Le genou tremblant et le visage penché sur son téléphone, elle trépigne à cause du temps perdu sur notre ouvrage quotidien, que nous ne récupérerons pas. Par ma faute.

— Tu n’es pas obligée de me répondre de suite, mais réfléchis-y… continue-t-elle en lissant une mèche blonde entre son pouce et son index noircis par le vin.

Pendant que je m’interroge, je sens qu’elle contient tant bien que mal son agacement face à mon silence. La perche est tendue. Au fond de moi, la décision est déjà prise. Partir, quitter le château, déserter le vignoble, abandonner le patrimoine familial, renoncer à ma vie. C’est la première fois que j’y songe vraiment. Je suis lasse des années de galère, de tourner en rond pour revenir sans cesse à cette journée fatidique du 1er août 2016, jour où nous avons tout perdu. J’aspire à vivre en paix, à chercher le bonheur, à retrouver ma liberté, mais reste prudente avant de lui crier le grand oui qui déchire mon cœur. En m’asseyant face à elle, je lui demande, de manière posée et assurée :

— Comment tu vas faire toute seule ?

— Je me débrouillerai… J’y ai déjà réfléchi. On vendra des vignes. Je ne garderai que les parcelles d’origine, celles de papi et mamie, les meilleurs terroirs. Sept hectares. Je créerai des chambres d’hôtes dans la maison et je développerai la commercialisation aux particuliers.

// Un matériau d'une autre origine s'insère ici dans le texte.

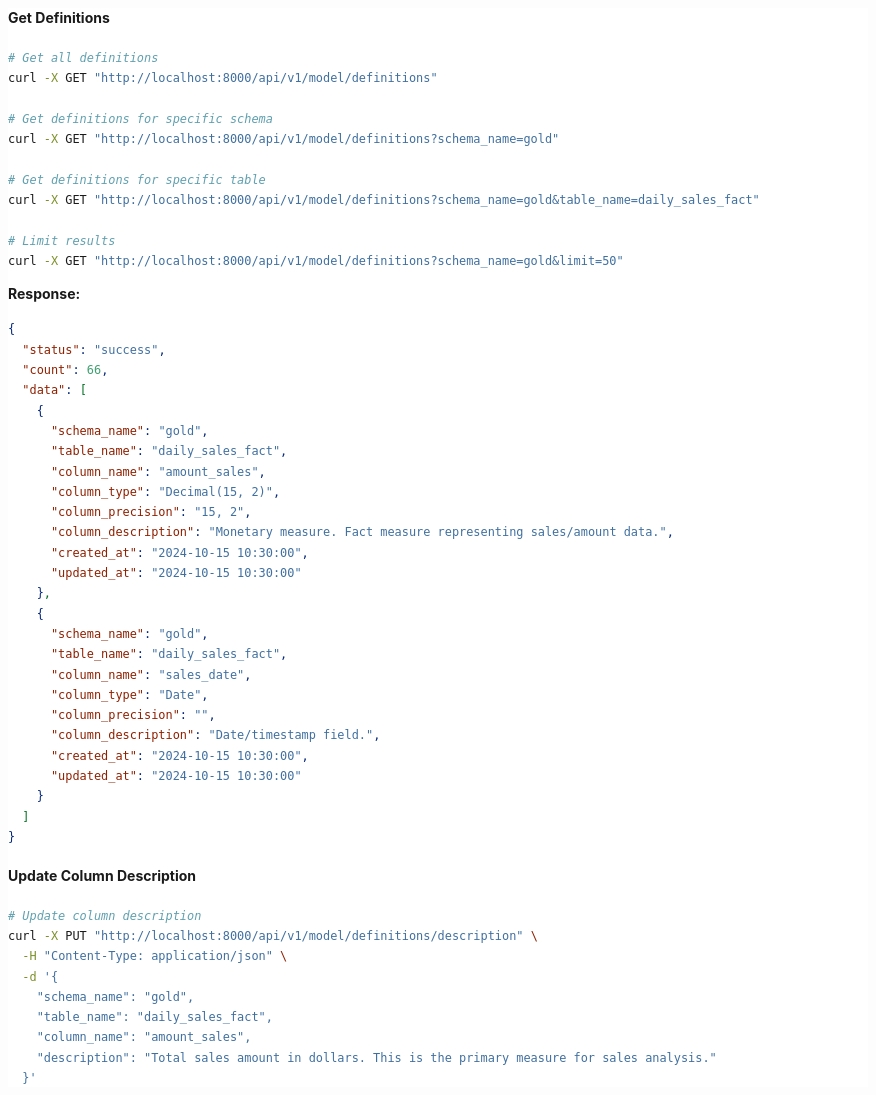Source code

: #### **Get Definitions**
```bash
# Get all definitions
curl -X GET "http://localhost:8000/api/v1/model/definitions"

# Get definitions for specific schema
curl -X GET "http://localhost:8000/api/v1/model/definitions?schema_name=gold"

# Get definitions for specific table
curl -X GET "http://localhost:8000/api/v1/model/definitions?schema_name=gold&table_name=daily_sales_fact"

# Limit results
curl -X GET "http://localhost:8000/api/v1/model/definitions?schema_name=gold&limit=50"
```

**Response:**
```json
{
  "status": "success",
  "count": 66,
  "data": [
    {
      "schema_name": "gold",
      "table_name": "daily_sales_fact",
      "column_name": "amount_sales",
      "column_type": "Decimal(15, 2)",
      "column_precision": "15, 2",
      "column_description": "Monetary measure. Fact measure representing sales/amount data.",
      "created_at": "2024-10-15 10:30:00",
      "updated_at": "2024-10-15 10:30:00"
    },
    {
      "schema_name": "gold",
      "table_name": "daily_sales_fact",
      "column_name": "sales_date",
      "column_type": "Date",
      "column_precision": "",
      "column_description": "Date/timestamp field.",
      "created_at": "2024-10-15 10:30:00",
      "updated_at": "2024-10-15 10:30:00"
    }
  ]
}
```

#### **Update Column Description**
```bash
# Update column description
curl -X PUT "http://localhost:8000/api/v1/model/definitions/description" \
  -H "Content-Type: application/json" \
  -d '{
    "schema_name": "gold",
    "table_name": "daily_sales_fact",
    "column_name": "amount_sales",
    "description": "Total sales amount in dollars. This is the primary measure for sales analysis."
  }'
```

Le schéma me séduit… L’avenir qu’elle me peint pour la propriété me semble réaliste et durable. Je crois vraiment qu’elle pourrait s’en sortir en s’engageant dans cette voie.

— Oui, si tu préserves le domaine, alors je pars. Je suis à bout. Je n’ai plus envie.

Usée, cramée, cuite, angoissée, triste, je tombe enfin le masque. Rien ne me retient à Saint-Christoly. Mon mari travaille à Paris. Mes filles viennent de partir à Bordeaux poursuivre leurs études supérieures. Mon fils, beaucoup trop jeune, ne saisit pas encore ce qui se trame. Je me sens seule dans ma grande maison, dans le tourbillon déchainé de mon quotidien. La flamme qui me faisait vibrer s’est éteinte. Je vis dans la peur du lendemain, la crainte de ne pouvoir payer les factures, les salaires, les emprunts. Je regarde le vignoble dépérir et meurs chaque jour un peu plus avec lui. Impossible de trouver la force et l’inspiration de poursuivre ce que mes aïeux ont mis des générations à construire.

Bien entendu, mon cœur est médocain. Le sang qui coule dans mes veines est rouge comme le vin. Mon ADN tout entier est chargé de terroir, de paysages uniques, de vignes à perte de vue, de bruits de moteur de tracteur, d’odeurs de moûts en fermentation… La terre de mes ancêtres est ancrée en moi pour toujours. Pourtant à ce jour, j’éprouve plus que jamais le besoin de fuir, de tout abandonner.